■ Compito
Riscrivi parola per parola il testo sul sussidio EBER per il trasporto scolastico.

■ Brano selezionato
++++++++++

D W2l
Trasporto scolastico
La prestazione
EBER intende offrire un sussidio a sostegno dei costi sostenuti per i servizi di educazione ed istruzione a favore dei figli dei dipendenti delle imprese aderenti. EBER interviene con un sostegno economico corrispondente alla spesa documentata fino a un massimo di € 200 per il servizio di trasporto scolastico, che sarà corrisposto al termine delle procedure di verifica.
Tale importo viene accreditato all’impresa che provvederà con la prima busta paga utile a corrisponderlo al lavoratore.
Questa prestazione rientra nel computo delle tre possibili previste dal regolamento welfare art. 14.
Questa prestazione può essere richiesta per lo stesso figlio anche in abbinamento ad una prestazione del pacchetto Istruzione (art.13 lettere dalla a alla h), ma sempre nell’ambito delle 3 possibili.
Chi può accedervi
Qualsiasi dipendente, il cui figlio a carico utilizzi nel periodo gennaio-dicembre un mezzo di trasporto per frequentare il proprio corso di studio.
Si specifica che la definizione “figlio a carico” è aderente a quanto previsto all’art.12 del T.U.I.R, non è inoltre necessario che il figlio sia convivente con il richiedente; ciò presuppone che i genitori possano essere anche separati. Tale prestazione viene erogata anche per figli in affido previa presentazione del provvedimento che certifichi questo.
Come fare
Il dipendente interessato, al verificarsi delle condizioni o massimo entro il 31 dicembre 2026 deve presentare richiesta all’impresa utilizzando il modello DW2l, compilato in tutte le sue parti e allegare la documentazione prevista.

++++++++++

■ Elenco dei dati
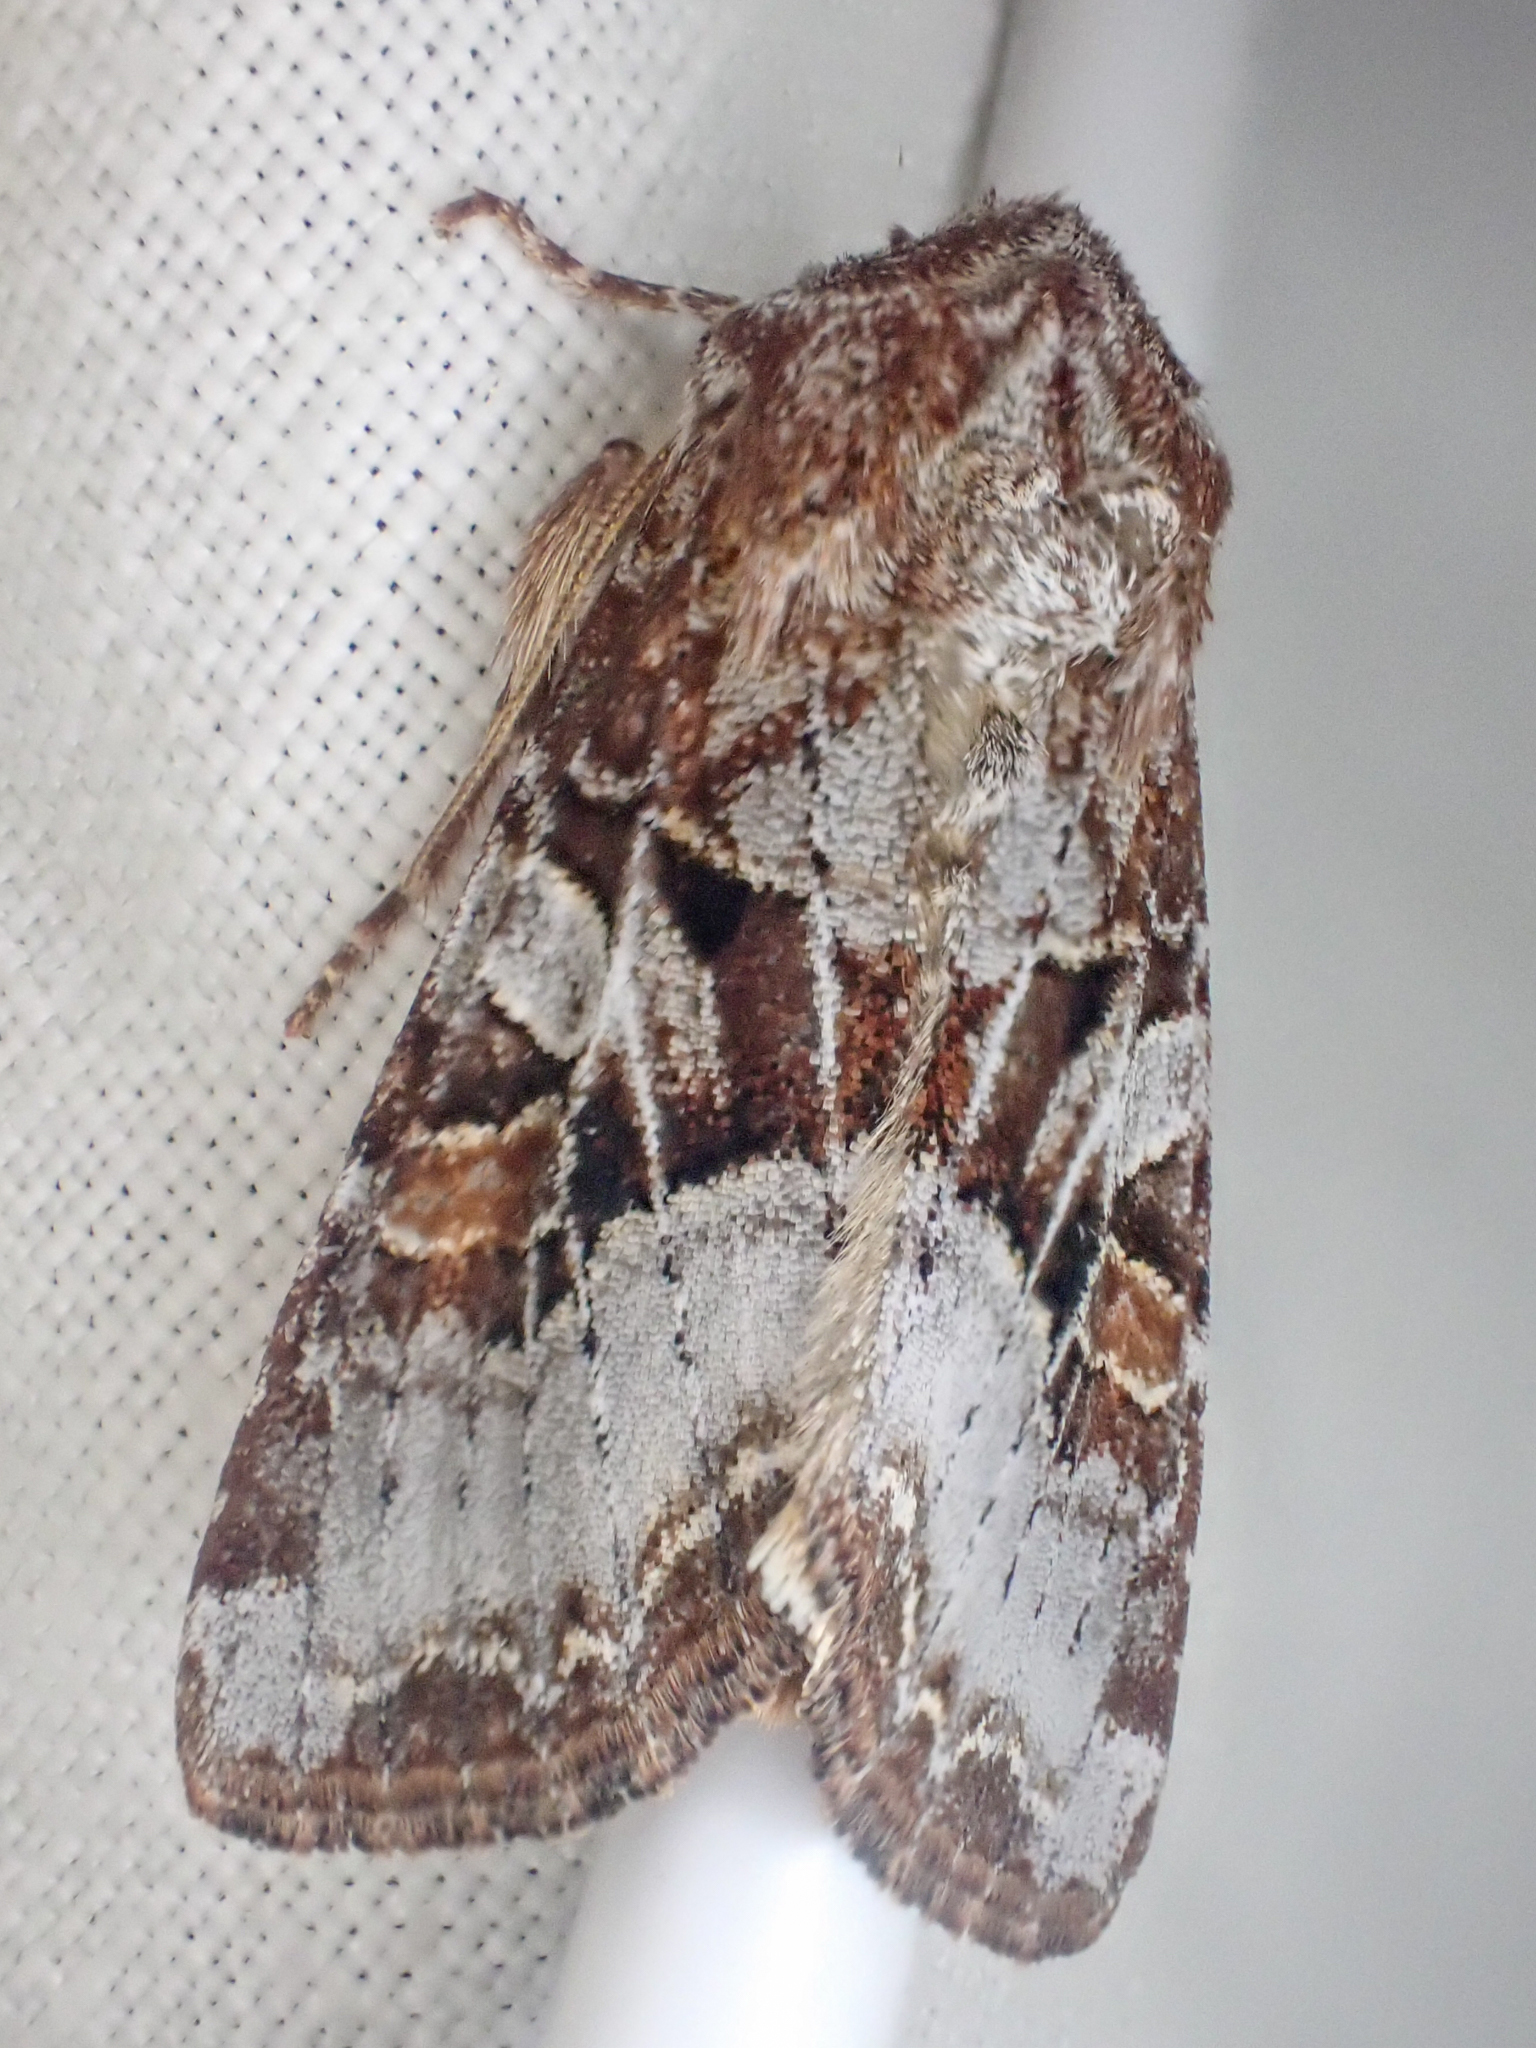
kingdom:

++++++++++

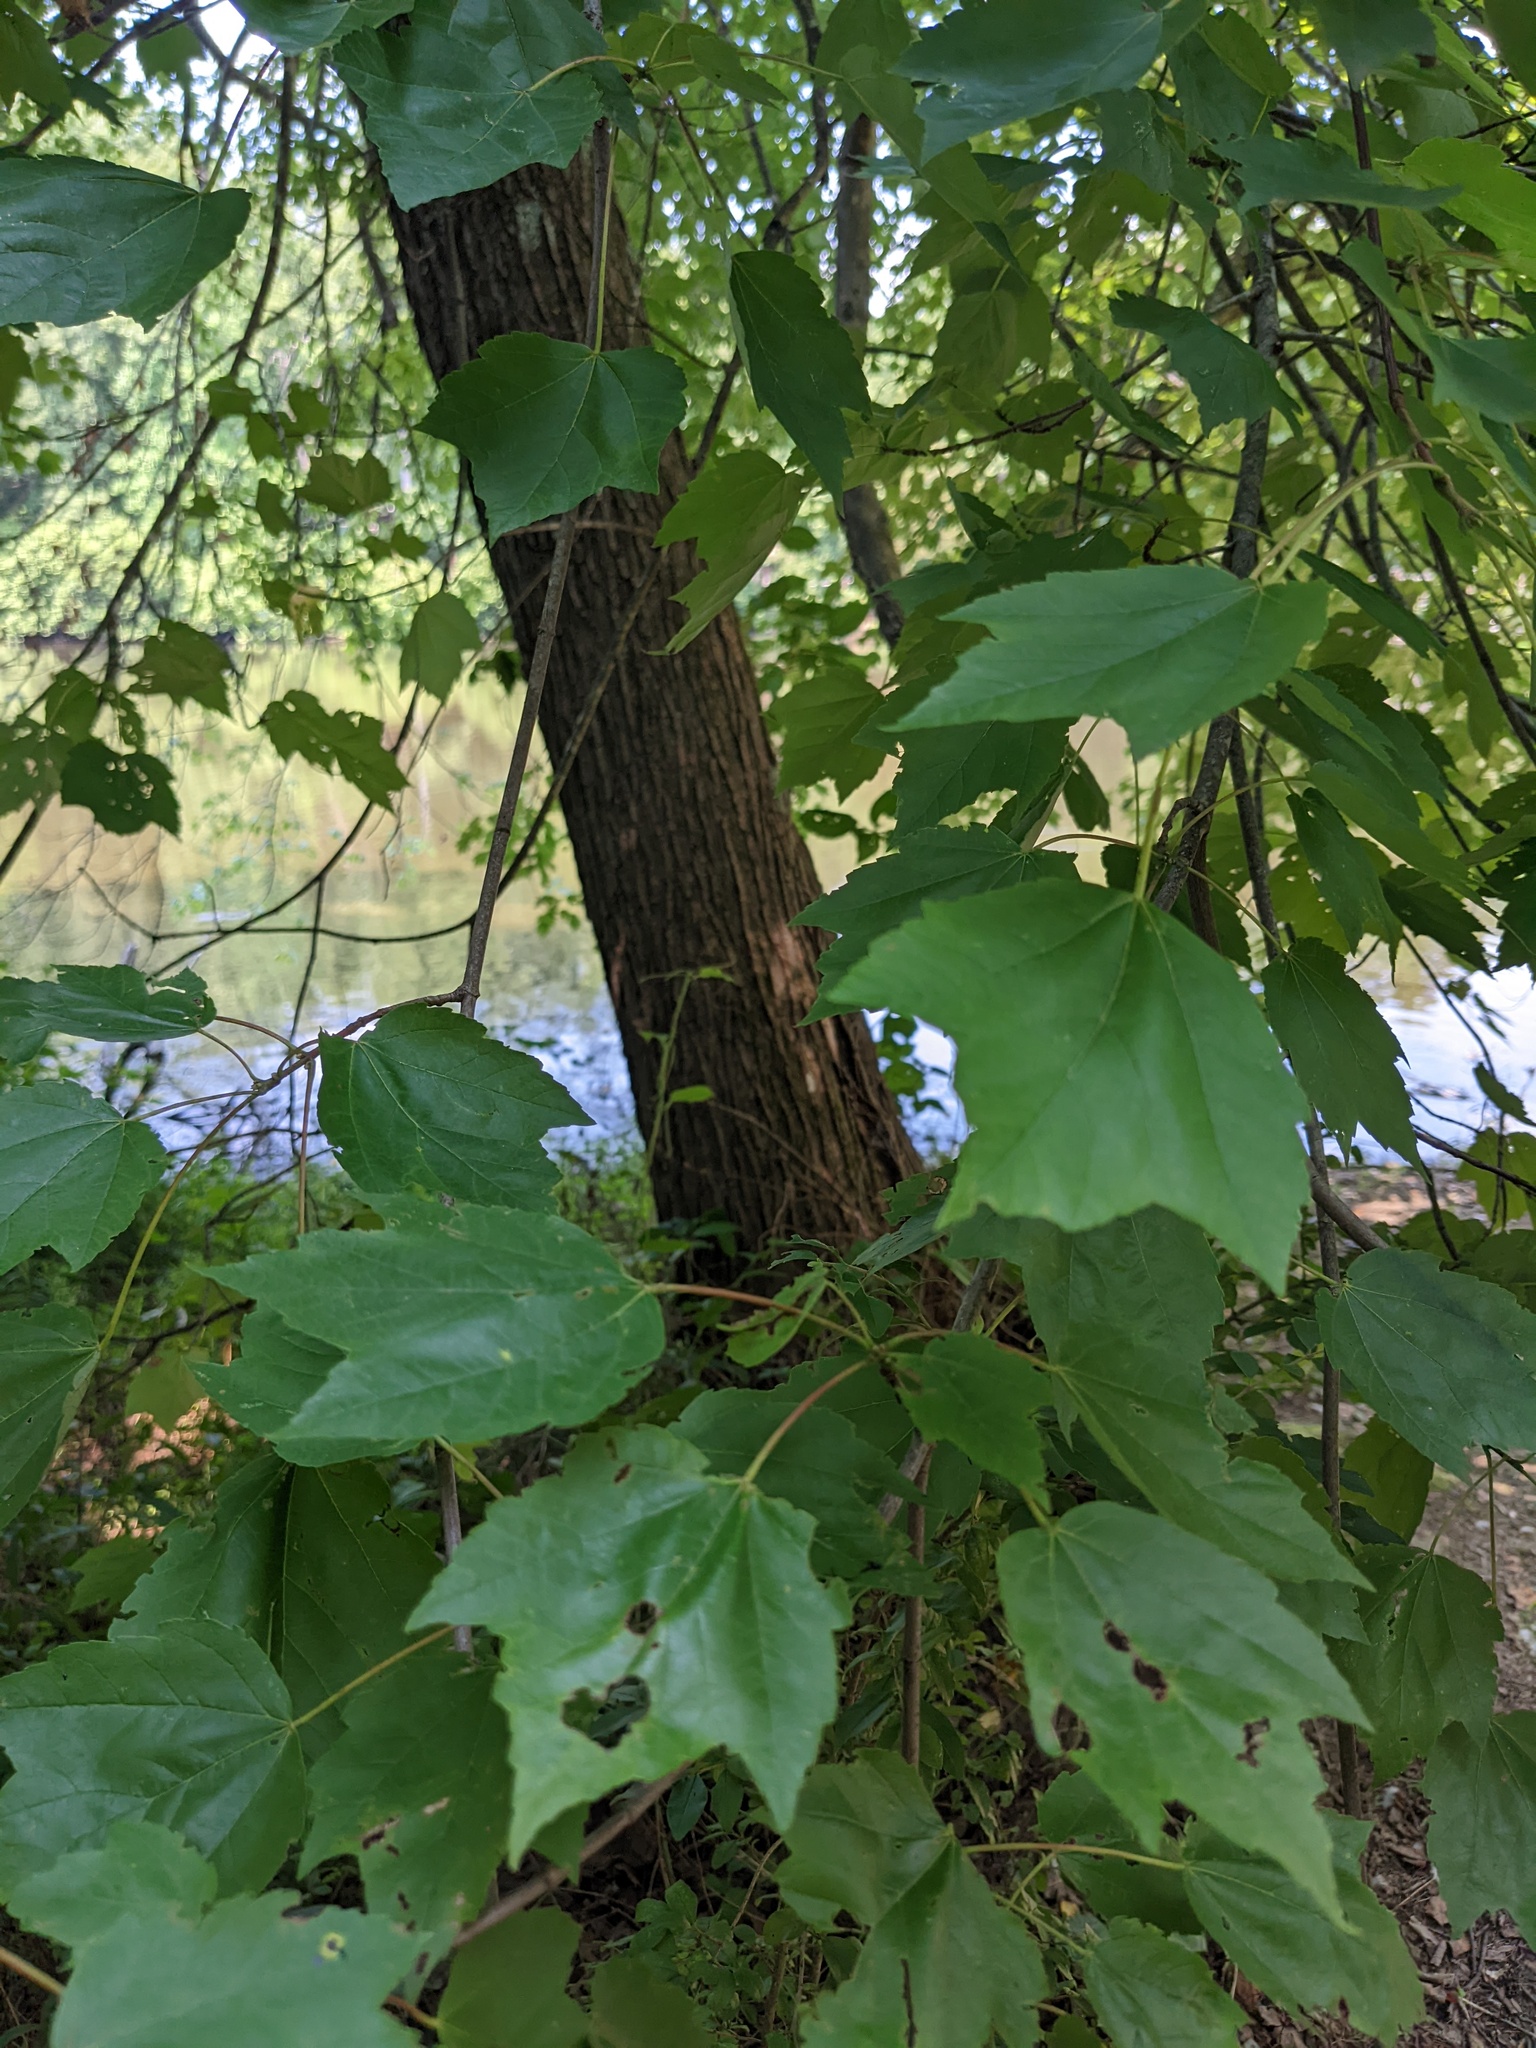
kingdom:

++++++++++

■ La tua risposta
D W2l
Trasporto scolastico
La prestazione
EBER intende offrire un sussidio a sostegno dei costi sostenuti per i servizi di educazione ed istruzione a favore dei figli dei dipendenti delle imprese aderenti. EBER interviene con un sostegno economico corrispondente alla spesa documentata fino a un massimo di € 200 per il servizio di trasporto scolastico, che sarà corrisposto al termine delle procedure di verifica.
Tale importo viene accreditato all’impresa che provvederà con la prima busta paga utile a corrisponderlo al lavoratore.
Questa prestazione rientra nel computo delle tre possibili previste dal regolamento welfare art. 14.
Questa prestazione può essere richiesta per lo stesso figlio anche in abbinamento ad una prestazione del pacchetto Istruzione (art.13 lettere dalla a alla h), ma sempre nell’ambito delle 3 possibili.
Chi può accedervi
Qualsiasi dipendente, il cui figlio a carico utilizzi nel periodo gennaio-dicembre un mezzo di trasporto per frequentare il proprio corso di studio.
Si specifica che la definizione “figlio a carico” è aderente a quanto previsto all’art.12 del T.U.I.R, non è inoltre necessario che il figlio sia convivente con il richiedente; ciò presuppone che i genitori possano essere anche separati. Tale prestazione viene erogata anche per figli in affido previa presentazione del provvedimento che certifichi questo.
Come fare
Il dipendente interessato, al verificarsi delle condizioni o massimo entro il 31 dicembre 2026 deve presentare richiesta all’impresa utilizzando il modello DW2l, compilato in tutte le sue parti e allegare la documentazione prevista.